How are you sensing climate change?

Near my college apartment, there is a small nature preserve. Located behind an elementary school, the space doubles as an outdoor classroom, harboring endless discovery and appreciations of Wisconsin nature. The ponds, swift-flowing creeks, timeless trees are ever-present observers of the people who make the short walk along the beaten path. I spent a month observing this space, placing myself silently amongst the privacy of the forest. While these observations began initially as an assignment to observe a natural space of our choosing, it led me to make more astute observations about what I was really seeing. All through the month of February, I was noticing subtle changes in the ways a typical Wisconsin winter was evolving. The temperatures fluctuated between negative 20 degrees and as high as 45 degrees. This caused the ice and snow to grow and shrink rapidly, leading to periods of both spring-like slush and subarctic ice within the span of one month. The trees were whipped around by the high-speed winter winds, while also expecting spring growth with the sporadic rise in temperatures. Even the birds would come and go to the area, anticipating a spring that never seemed to stick around.
All of these observations, along with countless others that may have escaped my senses, I couldn’t help but notice the stark differences from this February compared to previous ones. While it was wonderful to have warm breezes and singing birds back, it felt wrong for them to be here so early. February, as it is in most midwestern states, is unbearably cold. And yet, they are becoming more and more tolerable as the years go on. And while this may seem like a positive change for Wisconsin, it rubs me the wrong way. The subtle changes of both weather and nature are the ones I find myself paying the utmost attention to. Living in Wisconsin for my whole life, I know the ins and outs of what to look out for in the climate. However, it is impossible to pinpoint where seasons end and begin, when the snow will fully cover the ground, and when the ground will thaw enough for the first planting of spring flowers to start. All of these prior observations, coupled with my observation assignment, helped me to realize that what I was seeing was my own monitoring of the climate.

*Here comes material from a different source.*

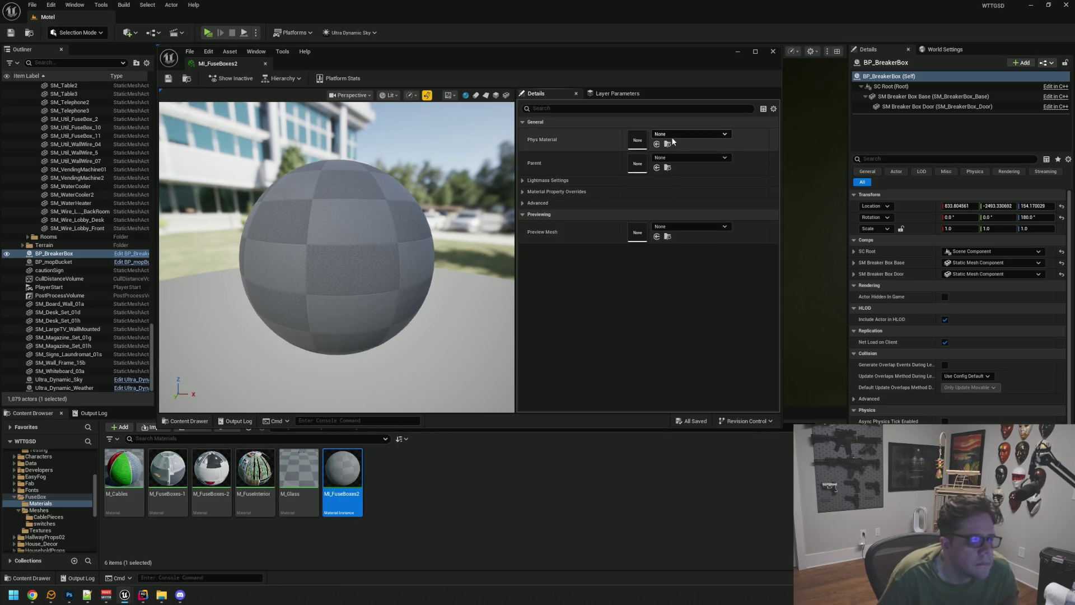
{"action": "left_click", "coordinate": [523, 192]}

How do these changes make you feel?

After gathering all of my observations together, I realized that they really made me feel numb. While I understand the overarching consequences of climate change as much as the next college student, I cannot place myself in the narrative. Namely, I am unable to fully comprehend what the changes in the climate will do to me, specifically. While this seems like a self-centered approach, it is nearly impossible to view the effects of the climate without it. These are the changes that I am able to see, while others may not. Because of this, we have to be able to see ourselves within this “grand scheme of things”. We try to do so, staying informed with informational Instagram posts and reading the occasional article that piques our interest. And yet, it’s all too much. I constantly find myself drowning in the waves of information about climate change. Because of this, I am now numb to it. Especially now that I see it happening around me, rather than in a distant land, I cannot wrap my head around everything. It scares me to sit and contemplate how the world is seemingly melting under my feet, and that I am just watching it happen with a miniscule grasp of how it will really affect me. It makes me feel small and seemingly helpless, despite my best efforts to educate myself and observe as often as I can.